EXERCISE OBJECTIVE. The whole listing is to be restated word for word with no images.

DATA.
□ □ □
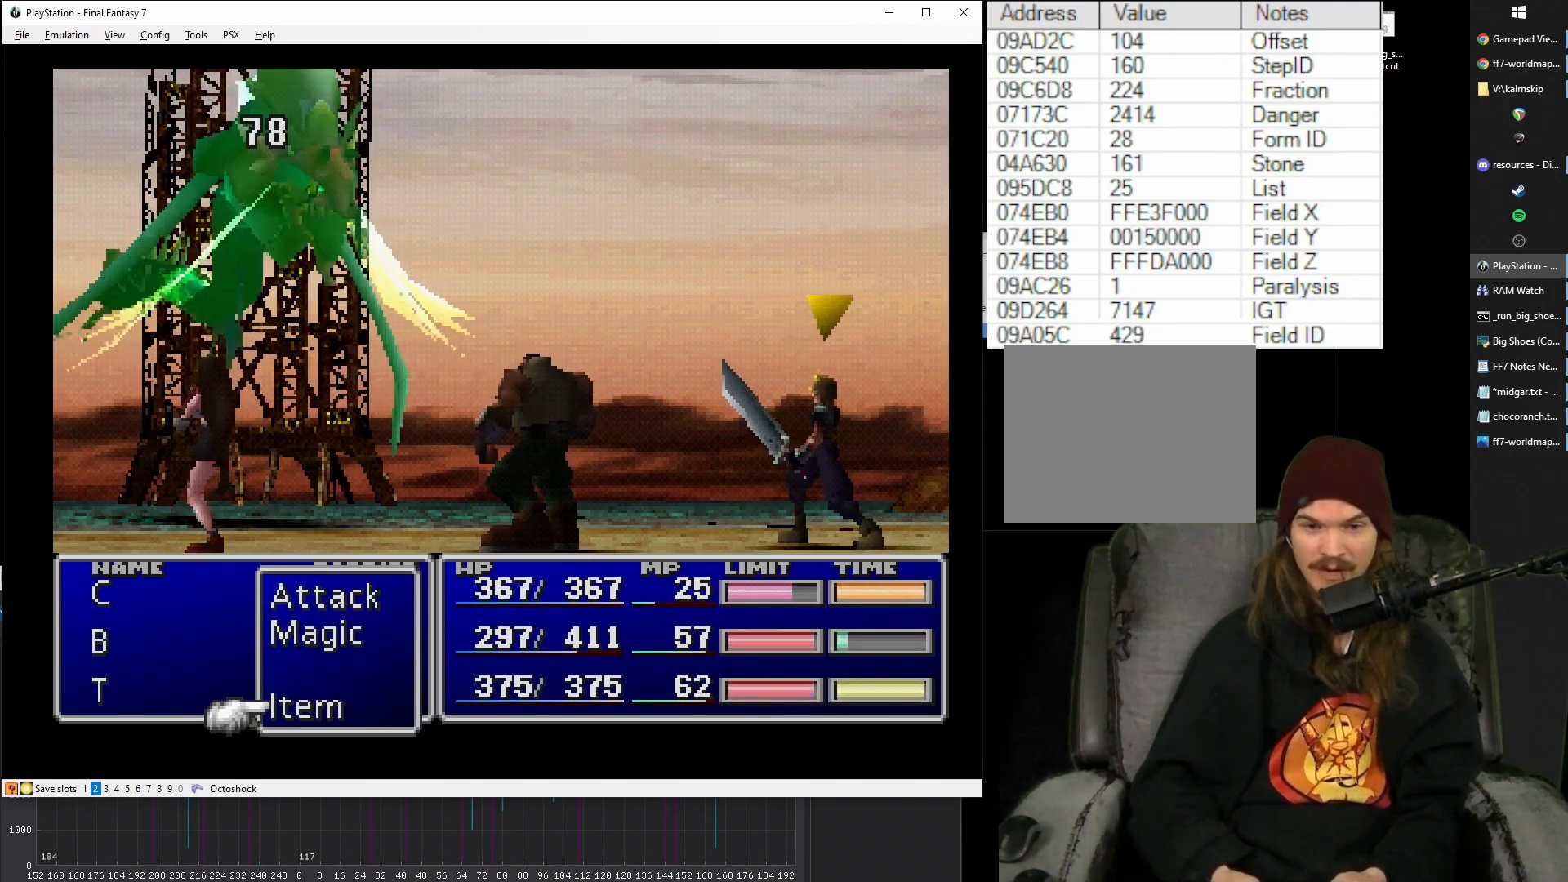
{"buttons": [], "events": []}
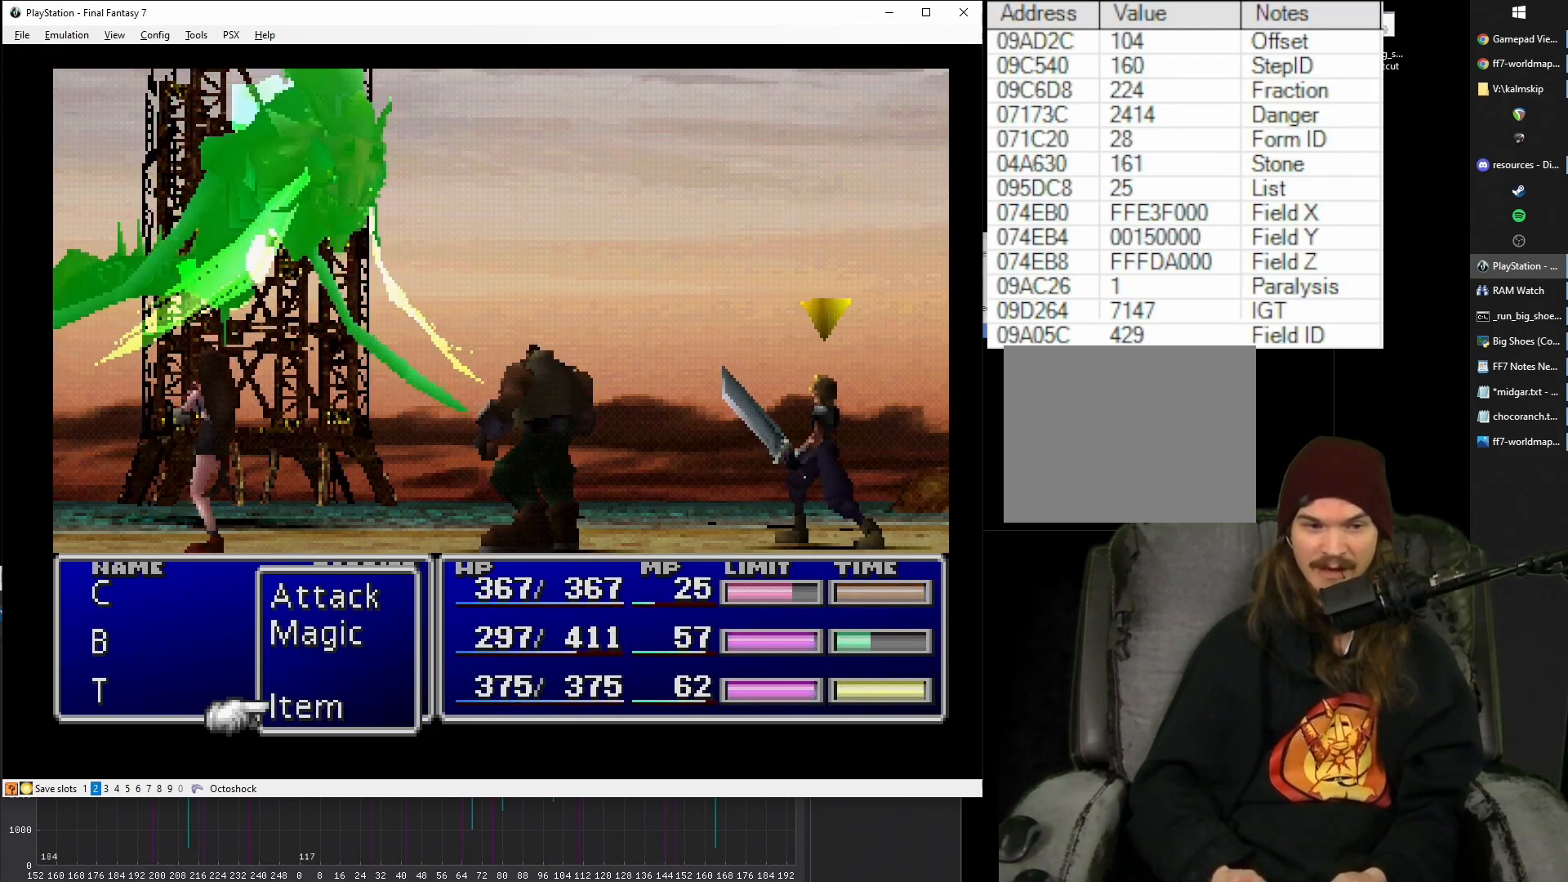
{"buttons": [], "events": [[83, "CIRCLE", "down"], [183, "CIRCLE", "up"], [233, "CIRCLE", "down"], [317, "CIRCLE", "up"], [383, "CIRCLE", "down"], [467, "CIRCLE", "up"]]}
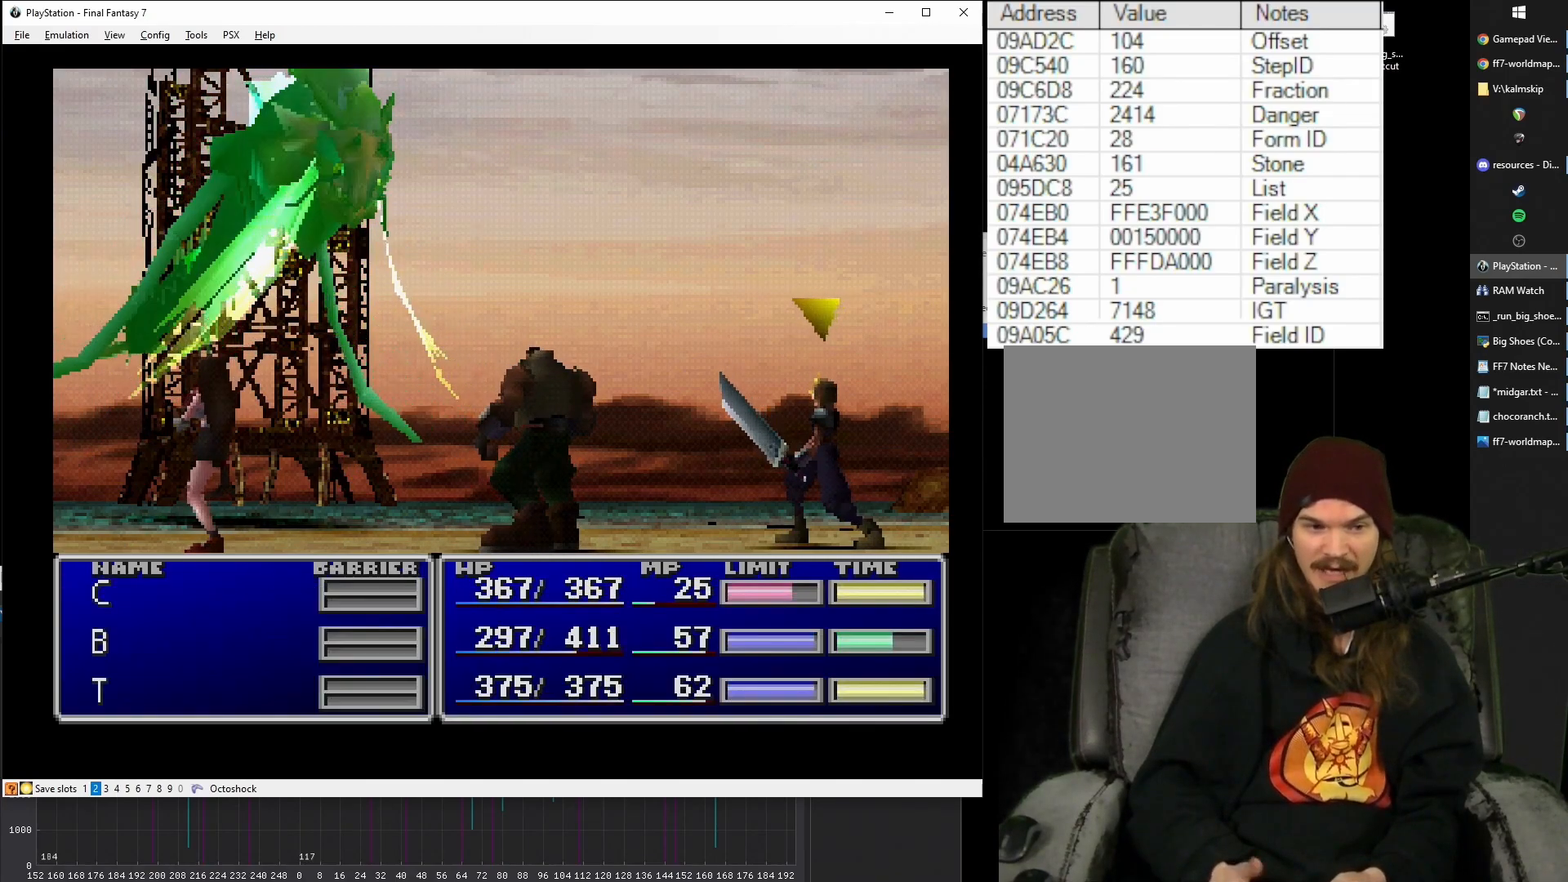
{"buttons": [], "events": []}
□ □ □
REPLY TO THE EXERCISE.
{"buttons": [], "events": []}
{"buttons": [], "events": [[83, "CIRCLE", "down"], [183, "CIRCLE", "up"], [233, "CIRCLE", "down"], [317, "CIRCLE", "up"], [383, "CIRCLE", "down"], [467, "CIRCLE", "up"]]}
{"buttons": [], "events": []}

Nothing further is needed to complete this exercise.